Father Dominic brightened. “Oh, yes, of course. That’s how you met Paul Slater’s little brother. How is Jack? What’s he up to these days?”
I smile with a nonchalance I was far from feeling at the mention of Paul’s name. “Jack? Last time I heard from him, he seemed to be fine. Much happier now that he’s not living with his parents.”
“And does he—well, communicate very often with the deceased?”
“I don’t think so. In fact, I think he still tries to avoid it whenever possible. He’s gotten into writing—screenplays, I think.”
“Oh, that’s a shame,” Father Dominic said.
“A shame? Why?”
“Well, he had such promise as a mediator. But perhaps he was a bit too sensitive for the work. He might be better suited to the arts. Not like his brother . . . how is Paul? The two of you had your differences, but got to be on rather good terms again, toward graduation, as I recall. Have you heard from him at all lately?”
Now, of course, was the perfect opportunity to tell Father Dominic the truth about why I’d called him last night. That my interest in the Curse of the Dead wasn’t merely intellectual, but had to do with Paul Slater, who was basically trying to blackmail me into sleeping with him.
“I don’t know,” I said flatly. “I haven’t heard from Paul in years.”
“Really? I’m surprised. He always seemed so fond of you. I realize those feelings weren’t returned, but—”
“No offense, Father, but let’s stick to the subject at hand, okay? What are we going to do about Kelly Walters’s stepdaughter?”
Father Dominic blinked. “Of course. I’m sorry. I didn’t mean to seem intrusive—”
“No worries. We just need to decide how we’re going to handle this. I know Jesse probably told you over the phone that he wants to exorcise the kid—”
“He did, but it’s only because he’s so upset about what happened to you. Obviously it’s out of the question. She’s a young soul in torment.”
“Who’s been tormenting another young soul for what appears to be years, and who also tried to drown me last night. As much as I enjoy sleeping in my fiancé’s bed, I’d rather not be doing it with Gina.”
“No,” Father Dominic said drily. “Nor can I imagine sleeping with you is a particularly enjoyable experience for Gina.”
“Wow, thanks. You know, this is all your fault. If it weren’t for the debt he feels toward you and my family and the stupid church,” I pointed out, “Jesse and I would be the ones sharing that bed, like a normal twenty-first-century couple. Any chance you could casually let him know that our souls are not actually going to be sent to eternal damnation if we make love before we’re married, Father D?”
The priest looked amused. “I’m not the pope, Susannah. I don’t have the power to change what’s been official church doctrine for thousands of years.”
“Well, you’ve always performed same-sex marriages off church grounds, so you don’t seem to mind bending the rules of some church doctrine—”
I was surprised when Father Dominic’s expression changed, and he interrupted, in an animated voice, “Susannah, you’re absolutely right.”
“Wait . . . I am?” I could hardly believe my good fortune. “You’ll tell Jesse it’s okay for us to have sex?”

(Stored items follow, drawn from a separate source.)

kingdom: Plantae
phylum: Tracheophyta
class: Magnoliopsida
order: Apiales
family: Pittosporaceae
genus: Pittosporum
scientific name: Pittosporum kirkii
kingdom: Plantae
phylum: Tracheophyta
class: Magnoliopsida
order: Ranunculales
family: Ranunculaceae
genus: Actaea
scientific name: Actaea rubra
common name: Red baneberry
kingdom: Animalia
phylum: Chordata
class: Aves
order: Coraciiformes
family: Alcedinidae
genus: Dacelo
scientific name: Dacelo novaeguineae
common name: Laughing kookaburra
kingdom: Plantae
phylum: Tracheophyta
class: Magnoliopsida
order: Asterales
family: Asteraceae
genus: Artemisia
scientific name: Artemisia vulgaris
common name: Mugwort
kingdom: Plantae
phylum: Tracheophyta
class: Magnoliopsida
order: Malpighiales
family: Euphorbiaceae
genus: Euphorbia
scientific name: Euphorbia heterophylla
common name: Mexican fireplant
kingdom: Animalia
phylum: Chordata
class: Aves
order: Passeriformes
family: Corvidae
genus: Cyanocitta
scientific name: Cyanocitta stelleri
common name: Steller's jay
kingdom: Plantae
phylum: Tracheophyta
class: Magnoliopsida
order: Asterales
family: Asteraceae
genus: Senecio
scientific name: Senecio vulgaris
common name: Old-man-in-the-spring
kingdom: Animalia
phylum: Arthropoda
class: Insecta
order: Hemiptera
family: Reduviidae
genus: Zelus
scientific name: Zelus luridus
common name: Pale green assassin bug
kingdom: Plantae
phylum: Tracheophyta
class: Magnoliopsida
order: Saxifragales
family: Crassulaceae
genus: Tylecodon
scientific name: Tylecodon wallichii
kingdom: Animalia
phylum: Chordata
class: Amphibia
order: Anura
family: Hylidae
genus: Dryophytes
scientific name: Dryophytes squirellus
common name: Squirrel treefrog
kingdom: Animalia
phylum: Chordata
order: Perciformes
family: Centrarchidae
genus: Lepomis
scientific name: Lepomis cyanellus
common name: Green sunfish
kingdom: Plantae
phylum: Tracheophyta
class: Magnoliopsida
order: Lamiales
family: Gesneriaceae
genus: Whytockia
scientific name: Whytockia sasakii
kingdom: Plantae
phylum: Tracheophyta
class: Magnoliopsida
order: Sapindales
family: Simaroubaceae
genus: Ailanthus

“No, of course not.” He looked horrified. “Don’t be ridiculous. I mean you’re right it’s my fault about Kelly’s stepdaughter. And it’s high time I did something about it.”
“What? No.” I stared at him as he rose to his feet and began to rush about the office. “How is it your fault?”
“Susannah, I officiated at her parents’ wedding and did not notice the poor, tortured soul clinging to her then, nor did I notice her at any time this semester since Becca started attending this school. So you see, it’s my fault, and my responsibility.”
A feeling of dread closed over me. It was far different than the feeling of dread I’d felt when I’d seen Paul’s e-mail, or that the flowers on my desk were from him and not Jesse. But it was still there.
“Father D, I agree we need to do something, but don’t you think we should probably wait until we have more information?”
“Nonsense. Find out what homework Becca is missing in her classes today and I’ll drive to her house with the assignments personally. That way I’ll be able to speak with her as well as her parents, as I ought properly to have done several months ago before their wedding, or at least when they first enrolled her here.”
“Father Dominic, I get where you’re coming from. I really do. And I appreciate that once again, you’re trying to do the right thing. But I don’t think you have anything to feel guilty about. At their wedding you had no idea there was anything like this going on. You didn’t even see Lucia. Like you said, she revealed herself to me, not to you. So I really think I’m the one who—”
“Susannah, I’m not feeling guilty. I’m simply trying to do my job.”
“Right, I know. But remember what happened last time?”
He glanced at me, confused. “Last time?”